____ Supplied passage
The priests and the people (represented by their elders) were present for the service.
v.4 The offerings were presented in the same order as in the previous chapter: sin offering first; then the burnt offering with its grain offering; and finally the peace or fellowship offering with its grain offering, that is, including the bread to go with the meat for the feast that concluded the peace offering.
v.6 Again stress falls on the obedience of Moses and Aaron. “Worship has always been an act of obedience,” because God’s people are summoned to come before him and to offer worship according to his will. [Ross, 221]
v.7 From this point Moses steps back and Aaron takes his place as the superintendent of the sacrificial worship.
v.8 The first offering was for Aaron himself. Even after all the offerings of the previous week the priest who was to make sacrifices for the people had to be purified himself. A calf was offered rather than a bull. (cf. 4:3). Perhaps this was because of the special occasion, the calf being a delicacy fit for a king and they were asking their King to be present with them. [Sklar, 151] The other difference from the ordinary ritual of the sin or purification offering is that the blood was put on the horns of the altar rather than on the horns of the incense altar in the Holy Place, the first room of the sanctuary proper. Precisely why the change is unclear.
v.11 That is the regulations for the sin or purification offering were scrupulously followed.
v.17 The phrase “burnt offering of the morning” is puzzling and no explanation is entirely satisfactory. After this, as we have already read, a burnt offering would be offered first thing every morning. But presumably that didn’t happen on this very first day of public worship at the sanctuary. Perhaps it is simply the name that came to be attached to the first burnt offering of the day, which this happened to be. [cf. Levine, 57]
v.22 The blessing of the people or what we call the benediction at the end of every service of worship was the specific responsibility of the priests (Numbers 6:24-26). Some, including our own Jay Sklar of Covenant Seminary, understand this to be a prayer for God’s blessing. Others, the majority of commentators, see it as a performative act, a dispensing of God’s blessing on the people. I certainly favor the latter understanding for a number of reasons but not least the fact that in prayer the raising of the hands is to God, but here a point is made of the fact that Aaron lifted his hands toward the people and blessed them. Later we will read that the priests blessed the people, not, I think, a likely way of saying that they prayed that the Lord would bless the people. As one scholar puts it, “The high-priestly blessing took the form of an oracle [that is, a word from God] for the high priest…announc[ed] that all was well between them and the Lord.” [Ross, 219, 224] This act is akin to the patriarchs who blessed their sons and, if you remember, could not take the blessing back once it had been given. It was a deed done, in other words. [Ross, 224] As Charles Simeon, the great Cambridge preacher, expressed his own conviction:
“I fell that in pronouncing [the benediction] I do not do it as a mere finale, but that I am actually dispensing peace from God and at God’s command. I know not the individuals to whom my benediction is a blessing; but I know that I am the appointed instrument by whom God is conveying the blessing to those who are able to receive it.” [In Moule, Charles Simeon, 85-86]
I think that’s right. We read that Aaron stepped down from the altar. The altar itself was approximately four and a half feet high, that is four and a half feet off the ground, and would have been surrounded by a platform that made it easier for the priests to arrange the meat on the fire.
v.23 Precisely why Moses and Aaron went into the Holy Place is not said but it seems very likely that they went into the sanctuary to pray for the Lord’s acceptance of the sacrifices and for some demonstration of his pleasure and his presence. The Holy Place was a place of prayer. That was where the incense offering was made and incense was an embodied form of prayer. The priest was responsible for intercession, for praying on behalf of the people as well as for offering the sacrifices themselves.
________
____ Supplied data
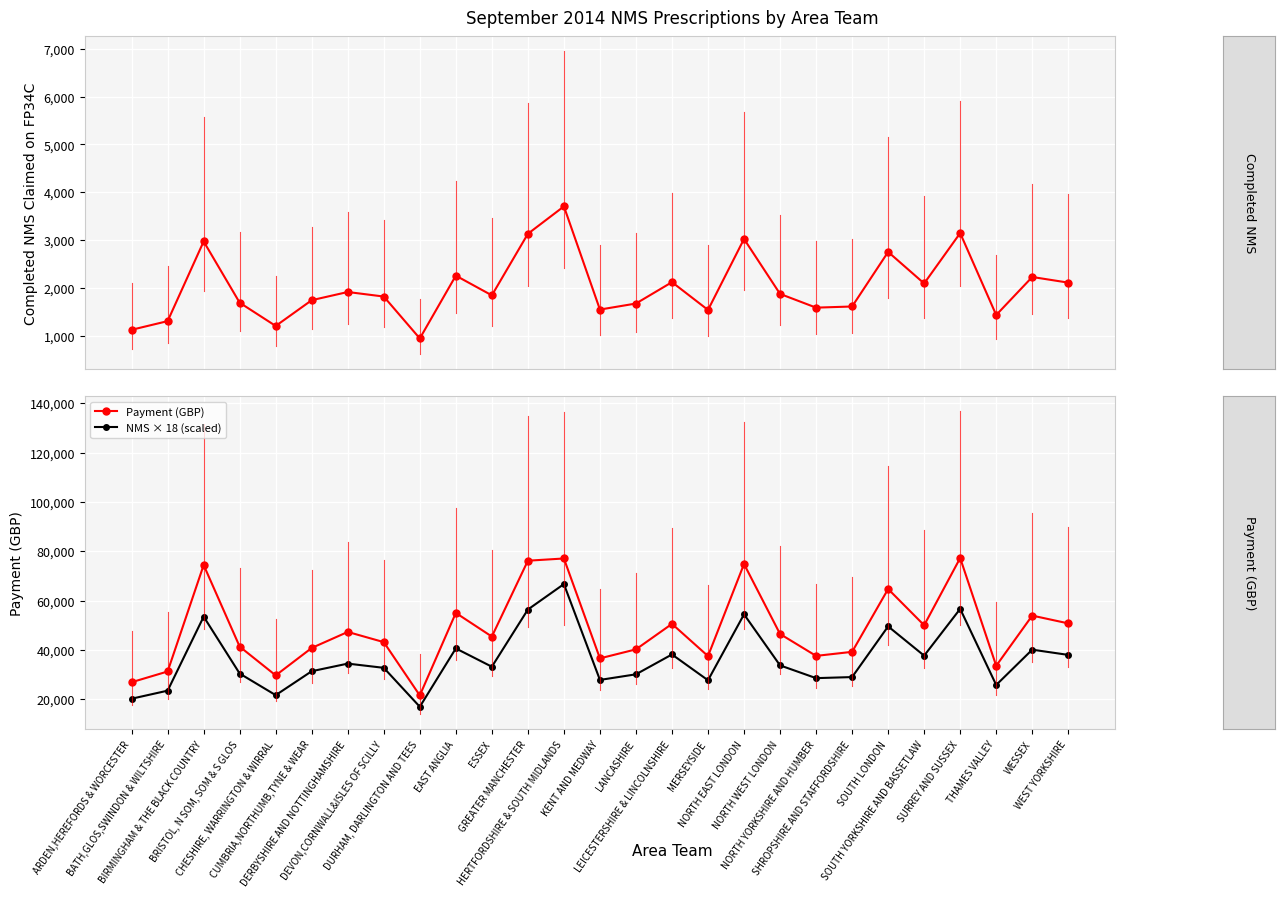

Reading right to left, what are all the values shown in this chart?

Completed NMS: 2111	2229	1434	3147	2094	2753	1612	1588	1875	3024	1540	2121	1674	1548	3705	3132	1845	2257	944	1820	1915	1744	1205	1691	2972	1306	1125
Payment (GBP): 50770	53922	33581	77256	50009	64695	39237	37597	46469	74826	37516	50572	40243	36596	77064	76163	45423	55011	21579	43173	47304	40819	29697	41349	74408	31281	26932
NMS × 18 (scaled): 37998	40122	25812	56646	37692	49554	29016	28584	33750	54432	27720	38178	30132	27864	66690	56376	33210	40626	16992	32760	34470	31392	21690	30438	53496	23508	20250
________
Problem requirements: Rewrite the commentary on Aaron's first sacrifices from "v.23 Precisely why" up to and including "the sacrifices themselves.", changing "Holy Place" to "holy chamber" wherever it occurs.

Answer to the problem:
v.23 Precisely why Moses and Aaron went into the holy chamber is not said but it seems very likely that they went into the sanctuary to pray for the Lord’s acceptance of the sacrifices and for some demonstration of his pleasure and his presence. The holy chamber was a place of prayer. That was where the incense offering was made and incense was an embodied form of prayer. The priest was responsible for intercession, for praying on behalf of the people as well as for offering the sacrifices themselves.